Life Planning in Asia

Asia is not far behind Europe in life planning, with both Japanese and Korean translations of life planning books, and recent visits by life planning leaders from America.

Mary Zimmerman recently delivered a Seven Stages of Money Maturity® workshop and a world café on life planning to nearly 100 people in India.

“Financial planning is a relatively new profession in India. In the past, with the emphasis on gold and real estate, assets had very little liquidity or flexibility,” she shared with me after her visit. “With the advent of investing in the market and a more free-flow of assets, more choices are available. Life planning offers the personal freedom that is just beginning to be discovered with these new liquid investments. Half the population in India is under 25. Imagine the impact life planning could have if consumers were living their dreams from an early age. Among the comments I heard in my workshops were: ‘We don’t have time for civic duty; we are working too much.’ Re-imagining life as you want to create it can blow apart the old stereotypes of nose-to-the-grindstone work. The real paradigm shift, in my opinion, is that work and family do not have to be the only things in life.” 

Sadique Neelgund, founder of NetworkFP.com in India, spoke of attending a session at FPA San Diego 2011 by Lisa Kirchenbauer, CFP®, RLP®.

“It was an eye-opener for many of us when we underwent the three questions of life planning,” he said. “We realized we were focusing too much on numbers and were missing the emotional aspects of clients within the financial planning process. The financial plans we were presenting were lacking the practical aspect of a client’s life as clients’ fears, aspirations, and their relationship with money was missing.”

Although Seven Stages of Money Maturity® has been translated into Japanese, and my great grandfather has a plaque in Yokahama honoring him for bringing electric streetlights to Japan more than a hundred years ago, I had never been. So I was quite moved when Toshiharu Shirane, chairman of the Japan Association for Financial Planning (JAFP), invited me to introduce life planning at the organization’s annual conference last fall, at which approximately 1,800 JAFP members and many consumers participated.
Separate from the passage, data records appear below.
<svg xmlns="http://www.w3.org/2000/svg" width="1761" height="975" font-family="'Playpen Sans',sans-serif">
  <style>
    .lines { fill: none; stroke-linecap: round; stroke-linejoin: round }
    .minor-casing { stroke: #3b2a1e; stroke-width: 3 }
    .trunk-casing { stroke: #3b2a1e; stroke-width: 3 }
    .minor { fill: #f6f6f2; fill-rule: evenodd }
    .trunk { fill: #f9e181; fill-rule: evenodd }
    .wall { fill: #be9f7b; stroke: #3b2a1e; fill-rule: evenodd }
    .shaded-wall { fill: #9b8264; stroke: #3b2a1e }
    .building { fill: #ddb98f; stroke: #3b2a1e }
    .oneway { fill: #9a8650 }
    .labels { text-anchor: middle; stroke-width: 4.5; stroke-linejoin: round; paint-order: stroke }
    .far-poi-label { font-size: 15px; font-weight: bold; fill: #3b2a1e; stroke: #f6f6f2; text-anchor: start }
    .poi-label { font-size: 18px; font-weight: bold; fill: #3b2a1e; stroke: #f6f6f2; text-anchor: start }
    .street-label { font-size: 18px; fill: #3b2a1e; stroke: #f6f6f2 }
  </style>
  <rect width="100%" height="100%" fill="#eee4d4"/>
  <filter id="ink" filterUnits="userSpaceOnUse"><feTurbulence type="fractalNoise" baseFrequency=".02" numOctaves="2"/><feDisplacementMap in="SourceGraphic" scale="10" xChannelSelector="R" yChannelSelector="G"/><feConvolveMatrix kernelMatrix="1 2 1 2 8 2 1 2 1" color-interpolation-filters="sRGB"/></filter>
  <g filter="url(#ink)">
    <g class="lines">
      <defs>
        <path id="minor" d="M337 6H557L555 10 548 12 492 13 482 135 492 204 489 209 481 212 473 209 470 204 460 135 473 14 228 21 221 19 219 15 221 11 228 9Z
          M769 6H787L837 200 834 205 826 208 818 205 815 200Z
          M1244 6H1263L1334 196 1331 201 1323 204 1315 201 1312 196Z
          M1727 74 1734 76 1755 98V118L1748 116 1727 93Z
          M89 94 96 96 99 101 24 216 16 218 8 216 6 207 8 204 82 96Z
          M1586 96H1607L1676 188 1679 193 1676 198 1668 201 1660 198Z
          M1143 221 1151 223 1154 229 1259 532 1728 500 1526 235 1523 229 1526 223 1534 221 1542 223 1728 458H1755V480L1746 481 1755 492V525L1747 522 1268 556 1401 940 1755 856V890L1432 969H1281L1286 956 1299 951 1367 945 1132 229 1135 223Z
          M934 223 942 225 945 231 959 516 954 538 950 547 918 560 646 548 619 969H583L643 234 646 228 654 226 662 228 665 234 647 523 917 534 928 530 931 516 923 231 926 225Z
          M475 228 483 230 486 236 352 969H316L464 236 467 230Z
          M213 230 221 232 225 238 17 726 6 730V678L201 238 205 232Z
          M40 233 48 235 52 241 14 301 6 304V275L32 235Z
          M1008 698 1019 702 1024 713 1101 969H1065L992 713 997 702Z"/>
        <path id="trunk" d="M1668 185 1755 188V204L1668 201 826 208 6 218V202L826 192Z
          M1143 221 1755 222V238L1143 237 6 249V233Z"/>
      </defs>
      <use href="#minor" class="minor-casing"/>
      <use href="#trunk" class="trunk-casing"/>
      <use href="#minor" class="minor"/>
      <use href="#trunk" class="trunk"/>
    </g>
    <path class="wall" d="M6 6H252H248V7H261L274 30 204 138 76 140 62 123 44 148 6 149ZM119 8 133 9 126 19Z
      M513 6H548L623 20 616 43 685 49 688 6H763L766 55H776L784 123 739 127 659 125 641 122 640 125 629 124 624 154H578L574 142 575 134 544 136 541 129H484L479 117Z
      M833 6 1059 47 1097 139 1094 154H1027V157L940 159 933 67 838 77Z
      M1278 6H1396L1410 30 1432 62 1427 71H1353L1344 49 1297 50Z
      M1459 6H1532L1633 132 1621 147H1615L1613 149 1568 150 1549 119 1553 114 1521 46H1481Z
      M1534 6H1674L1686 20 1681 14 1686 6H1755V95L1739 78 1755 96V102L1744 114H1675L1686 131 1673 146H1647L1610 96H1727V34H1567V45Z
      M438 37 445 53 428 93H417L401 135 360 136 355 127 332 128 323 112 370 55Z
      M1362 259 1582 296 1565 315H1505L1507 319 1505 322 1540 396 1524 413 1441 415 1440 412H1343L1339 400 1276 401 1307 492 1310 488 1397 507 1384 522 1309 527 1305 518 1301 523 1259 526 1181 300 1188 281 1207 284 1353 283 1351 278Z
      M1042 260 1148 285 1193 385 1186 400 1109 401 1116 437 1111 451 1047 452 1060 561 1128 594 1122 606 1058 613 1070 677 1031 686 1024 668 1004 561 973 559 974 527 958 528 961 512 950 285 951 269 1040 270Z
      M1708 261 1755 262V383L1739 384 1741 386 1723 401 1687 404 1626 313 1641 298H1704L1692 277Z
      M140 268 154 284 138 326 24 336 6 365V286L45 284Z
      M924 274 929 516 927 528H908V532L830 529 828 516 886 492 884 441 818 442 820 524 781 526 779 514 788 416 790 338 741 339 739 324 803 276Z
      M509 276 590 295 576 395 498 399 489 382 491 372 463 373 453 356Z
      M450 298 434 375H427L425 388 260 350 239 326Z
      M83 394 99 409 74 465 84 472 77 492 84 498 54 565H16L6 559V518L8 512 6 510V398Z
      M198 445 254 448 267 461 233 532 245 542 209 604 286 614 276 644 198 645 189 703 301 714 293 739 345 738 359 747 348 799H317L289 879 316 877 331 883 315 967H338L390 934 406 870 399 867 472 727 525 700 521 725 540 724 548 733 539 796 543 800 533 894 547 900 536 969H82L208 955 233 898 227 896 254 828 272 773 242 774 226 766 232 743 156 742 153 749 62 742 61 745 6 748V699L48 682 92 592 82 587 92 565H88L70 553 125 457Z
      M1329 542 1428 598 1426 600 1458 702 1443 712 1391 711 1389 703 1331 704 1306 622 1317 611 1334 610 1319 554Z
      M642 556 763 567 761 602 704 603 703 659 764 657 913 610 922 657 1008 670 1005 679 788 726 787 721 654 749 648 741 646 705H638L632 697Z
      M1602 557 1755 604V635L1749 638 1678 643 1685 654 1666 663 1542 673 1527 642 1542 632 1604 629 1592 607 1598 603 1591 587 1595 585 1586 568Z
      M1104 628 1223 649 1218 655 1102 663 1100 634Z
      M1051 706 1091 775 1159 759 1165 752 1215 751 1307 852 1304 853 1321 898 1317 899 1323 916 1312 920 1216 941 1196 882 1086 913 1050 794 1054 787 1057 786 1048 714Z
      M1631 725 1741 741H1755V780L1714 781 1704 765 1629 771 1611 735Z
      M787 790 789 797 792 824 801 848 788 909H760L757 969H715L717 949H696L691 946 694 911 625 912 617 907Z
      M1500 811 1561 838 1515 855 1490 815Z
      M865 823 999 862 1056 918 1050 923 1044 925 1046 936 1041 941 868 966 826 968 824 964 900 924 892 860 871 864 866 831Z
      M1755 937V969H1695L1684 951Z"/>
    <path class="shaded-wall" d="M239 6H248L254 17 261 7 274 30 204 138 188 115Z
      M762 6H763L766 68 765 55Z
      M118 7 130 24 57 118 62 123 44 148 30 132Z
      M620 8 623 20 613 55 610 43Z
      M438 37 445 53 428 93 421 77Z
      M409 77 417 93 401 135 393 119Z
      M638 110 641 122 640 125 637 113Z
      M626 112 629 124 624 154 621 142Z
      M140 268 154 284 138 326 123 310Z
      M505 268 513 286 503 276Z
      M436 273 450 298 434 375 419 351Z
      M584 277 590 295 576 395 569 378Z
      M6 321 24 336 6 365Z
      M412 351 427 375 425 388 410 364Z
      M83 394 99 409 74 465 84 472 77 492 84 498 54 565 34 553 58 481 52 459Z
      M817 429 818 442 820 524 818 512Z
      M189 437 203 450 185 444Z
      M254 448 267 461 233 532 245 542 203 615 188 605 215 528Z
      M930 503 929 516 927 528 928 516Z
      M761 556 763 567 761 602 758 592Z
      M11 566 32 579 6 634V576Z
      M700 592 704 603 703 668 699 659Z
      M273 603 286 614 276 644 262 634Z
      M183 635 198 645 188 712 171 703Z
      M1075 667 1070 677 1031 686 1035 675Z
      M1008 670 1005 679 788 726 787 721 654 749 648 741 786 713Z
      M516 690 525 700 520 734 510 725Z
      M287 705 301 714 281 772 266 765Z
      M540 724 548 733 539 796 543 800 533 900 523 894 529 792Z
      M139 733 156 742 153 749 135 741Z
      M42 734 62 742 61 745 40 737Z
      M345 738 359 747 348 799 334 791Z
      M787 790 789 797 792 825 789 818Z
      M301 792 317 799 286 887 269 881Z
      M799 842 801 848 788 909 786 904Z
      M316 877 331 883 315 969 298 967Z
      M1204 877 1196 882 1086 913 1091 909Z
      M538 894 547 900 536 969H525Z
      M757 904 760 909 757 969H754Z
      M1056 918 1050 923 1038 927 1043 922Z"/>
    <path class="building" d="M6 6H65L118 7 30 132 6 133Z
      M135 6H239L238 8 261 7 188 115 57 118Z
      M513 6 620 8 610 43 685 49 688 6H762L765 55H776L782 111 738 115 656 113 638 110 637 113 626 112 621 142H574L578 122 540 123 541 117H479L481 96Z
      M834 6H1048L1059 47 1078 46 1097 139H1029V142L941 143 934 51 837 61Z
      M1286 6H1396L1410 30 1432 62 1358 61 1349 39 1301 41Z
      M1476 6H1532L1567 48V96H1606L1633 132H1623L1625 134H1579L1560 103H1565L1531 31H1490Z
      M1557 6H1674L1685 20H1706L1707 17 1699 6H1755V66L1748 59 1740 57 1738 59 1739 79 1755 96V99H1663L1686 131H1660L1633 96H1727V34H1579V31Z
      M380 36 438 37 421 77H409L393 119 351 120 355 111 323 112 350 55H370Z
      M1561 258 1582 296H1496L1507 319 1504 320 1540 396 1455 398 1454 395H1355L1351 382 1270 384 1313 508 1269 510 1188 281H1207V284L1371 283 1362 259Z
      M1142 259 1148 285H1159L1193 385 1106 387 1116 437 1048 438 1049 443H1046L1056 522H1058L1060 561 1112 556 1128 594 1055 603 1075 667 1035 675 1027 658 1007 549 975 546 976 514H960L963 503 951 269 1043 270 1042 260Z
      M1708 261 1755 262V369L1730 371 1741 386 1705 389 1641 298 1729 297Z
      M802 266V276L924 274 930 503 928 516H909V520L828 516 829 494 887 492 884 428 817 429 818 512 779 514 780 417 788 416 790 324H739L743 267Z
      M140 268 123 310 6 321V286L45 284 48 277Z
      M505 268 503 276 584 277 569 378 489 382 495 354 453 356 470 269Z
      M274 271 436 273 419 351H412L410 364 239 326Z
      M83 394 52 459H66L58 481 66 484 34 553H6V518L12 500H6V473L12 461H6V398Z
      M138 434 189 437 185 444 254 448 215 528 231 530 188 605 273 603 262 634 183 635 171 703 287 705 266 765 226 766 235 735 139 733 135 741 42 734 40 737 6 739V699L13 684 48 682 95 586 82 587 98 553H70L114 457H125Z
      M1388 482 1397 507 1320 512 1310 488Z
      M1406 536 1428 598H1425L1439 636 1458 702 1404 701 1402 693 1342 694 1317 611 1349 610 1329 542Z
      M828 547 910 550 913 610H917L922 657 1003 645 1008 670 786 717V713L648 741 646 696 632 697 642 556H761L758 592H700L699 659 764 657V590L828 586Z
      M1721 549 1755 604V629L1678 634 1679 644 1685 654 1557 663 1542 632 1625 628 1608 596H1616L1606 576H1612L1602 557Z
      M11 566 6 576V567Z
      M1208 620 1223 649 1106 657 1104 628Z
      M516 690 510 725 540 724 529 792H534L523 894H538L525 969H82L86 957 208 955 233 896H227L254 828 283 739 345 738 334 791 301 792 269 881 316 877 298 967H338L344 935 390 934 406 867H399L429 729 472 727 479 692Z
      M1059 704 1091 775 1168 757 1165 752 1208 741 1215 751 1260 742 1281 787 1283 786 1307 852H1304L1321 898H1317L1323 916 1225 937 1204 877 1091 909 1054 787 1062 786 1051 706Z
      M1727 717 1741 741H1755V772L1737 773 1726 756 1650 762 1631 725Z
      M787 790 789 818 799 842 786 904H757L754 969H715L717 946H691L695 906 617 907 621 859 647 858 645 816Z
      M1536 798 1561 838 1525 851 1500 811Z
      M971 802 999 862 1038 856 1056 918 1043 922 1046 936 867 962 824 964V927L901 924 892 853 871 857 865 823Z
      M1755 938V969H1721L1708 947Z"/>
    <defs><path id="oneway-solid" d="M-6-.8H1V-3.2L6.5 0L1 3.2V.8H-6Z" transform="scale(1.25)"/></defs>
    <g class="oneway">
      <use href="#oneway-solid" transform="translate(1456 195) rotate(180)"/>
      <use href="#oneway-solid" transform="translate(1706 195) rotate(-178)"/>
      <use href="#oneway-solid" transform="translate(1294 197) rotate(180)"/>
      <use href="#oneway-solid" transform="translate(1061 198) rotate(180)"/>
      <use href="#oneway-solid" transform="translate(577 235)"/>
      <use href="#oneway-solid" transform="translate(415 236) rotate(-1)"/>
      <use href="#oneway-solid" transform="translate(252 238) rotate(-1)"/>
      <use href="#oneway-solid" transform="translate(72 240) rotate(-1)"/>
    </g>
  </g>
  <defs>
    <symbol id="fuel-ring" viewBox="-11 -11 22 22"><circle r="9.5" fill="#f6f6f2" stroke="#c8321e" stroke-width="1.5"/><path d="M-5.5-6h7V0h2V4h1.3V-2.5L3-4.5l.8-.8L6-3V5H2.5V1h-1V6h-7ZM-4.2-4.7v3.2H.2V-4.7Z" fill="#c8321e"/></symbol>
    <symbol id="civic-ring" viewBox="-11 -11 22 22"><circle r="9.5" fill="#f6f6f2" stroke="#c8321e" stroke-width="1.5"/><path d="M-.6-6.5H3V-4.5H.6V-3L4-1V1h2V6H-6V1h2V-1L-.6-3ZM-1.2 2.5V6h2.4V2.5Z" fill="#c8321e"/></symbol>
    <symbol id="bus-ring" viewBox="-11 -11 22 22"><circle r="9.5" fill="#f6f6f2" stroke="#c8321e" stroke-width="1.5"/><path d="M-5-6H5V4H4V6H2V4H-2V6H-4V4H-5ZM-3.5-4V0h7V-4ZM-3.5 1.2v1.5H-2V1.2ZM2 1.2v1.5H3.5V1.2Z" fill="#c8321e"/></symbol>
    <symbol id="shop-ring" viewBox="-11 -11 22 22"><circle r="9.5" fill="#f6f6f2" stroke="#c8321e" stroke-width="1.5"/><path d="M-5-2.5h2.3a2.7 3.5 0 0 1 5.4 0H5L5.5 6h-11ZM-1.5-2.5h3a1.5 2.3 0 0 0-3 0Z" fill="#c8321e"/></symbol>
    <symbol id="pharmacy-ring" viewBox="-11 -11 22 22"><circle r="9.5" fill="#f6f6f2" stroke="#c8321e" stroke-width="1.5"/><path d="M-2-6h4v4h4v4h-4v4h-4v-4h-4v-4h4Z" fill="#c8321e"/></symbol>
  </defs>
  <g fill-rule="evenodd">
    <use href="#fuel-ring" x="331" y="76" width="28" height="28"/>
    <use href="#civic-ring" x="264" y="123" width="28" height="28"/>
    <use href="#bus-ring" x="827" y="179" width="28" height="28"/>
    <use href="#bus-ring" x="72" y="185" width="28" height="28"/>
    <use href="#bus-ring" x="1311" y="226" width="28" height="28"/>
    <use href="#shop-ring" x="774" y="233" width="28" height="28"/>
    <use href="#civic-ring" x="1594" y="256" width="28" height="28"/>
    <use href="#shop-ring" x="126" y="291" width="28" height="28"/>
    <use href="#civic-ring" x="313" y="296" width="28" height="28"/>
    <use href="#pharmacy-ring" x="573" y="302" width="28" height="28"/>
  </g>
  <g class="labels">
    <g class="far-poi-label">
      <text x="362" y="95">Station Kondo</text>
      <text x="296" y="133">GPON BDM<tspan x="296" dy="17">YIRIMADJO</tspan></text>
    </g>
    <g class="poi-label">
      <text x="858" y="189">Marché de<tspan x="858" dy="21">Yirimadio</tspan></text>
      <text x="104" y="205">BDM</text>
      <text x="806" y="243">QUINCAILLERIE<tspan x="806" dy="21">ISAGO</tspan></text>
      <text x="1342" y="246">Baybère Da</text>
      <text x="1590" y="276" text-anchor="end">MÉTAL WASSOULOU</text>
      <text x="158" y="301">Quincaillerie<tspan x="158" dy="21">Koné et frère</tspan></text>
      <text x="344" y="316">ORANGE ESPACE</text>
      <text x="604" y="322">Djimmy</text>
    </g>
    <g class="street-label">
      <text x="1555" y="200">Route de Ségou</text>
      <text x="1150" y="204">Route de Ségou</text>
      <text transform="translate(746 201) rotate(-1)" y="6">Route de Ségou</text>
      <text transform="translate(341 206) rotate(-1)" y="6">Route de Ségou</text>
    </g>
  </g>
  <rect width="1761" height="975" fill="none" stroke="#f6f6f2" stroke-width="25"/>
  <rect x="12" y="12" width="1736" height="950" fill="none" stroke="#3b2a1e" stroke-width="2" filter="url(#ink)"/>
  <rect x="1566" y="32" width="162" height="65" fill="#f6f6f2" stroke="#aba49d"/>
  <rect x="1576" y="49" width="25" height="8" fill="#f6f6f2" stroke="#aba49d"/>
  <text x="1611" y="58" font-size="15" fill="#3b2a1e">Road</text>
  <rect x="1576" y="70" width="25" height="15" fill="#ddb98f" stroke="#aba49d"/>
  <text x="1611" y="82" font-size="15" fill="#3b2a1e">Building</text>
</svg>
I was even more moved when one of the organizers said after my talk that the occasion was a truly historic moment, not merely for financial advisers or services, but for all of Japan. 

Does Life Planning Reach Deep Enough?

I have been concerned for many years that financial planning, and thus life planning, does not reach deeply enough into a culture, that with our AUM minimums and the popular belief that we should lop off 80 percent of our client base and only serve the profitable 20 percent, that financial life planning was missing its greatest calling—to truly transform cultures.

I’ve also been concerned that life planning is well branded among the financial community, but not so much among consumers. How can we not be affected when we hear Steve Conley talk about the abandonment of the middle market by financial professionals, or when Sadique Neelgund insists that financial planning find a way to reach the masses?

For these reasons, I have just completed two projects to reach a broad base of consumers in multiple markets. My book, co-written with former New York Times personal finance columnist Mary Rowland, Life Planning for You, is a self-help life planning manual for the consumer that describes in great detail how to find a financial adviser you can trust. And similarly, we are bringing forth a new consumer website, LifePlanningForYou.com, which is being translated into multiple languages. The site gives consumers the online tools to design and implement their own life plan, as well as a system to find financial planners who do life planning in 25 countries. An adviser site will follow this summer.

The globalization of life planning has begun in earnest. It is gaining momentum as a force of necessity and integrity in financial services. We are now at a point in time where all individuals across many cultures will have access to, and be able to create, the financial life plan they deserve, to live the life of their dreams.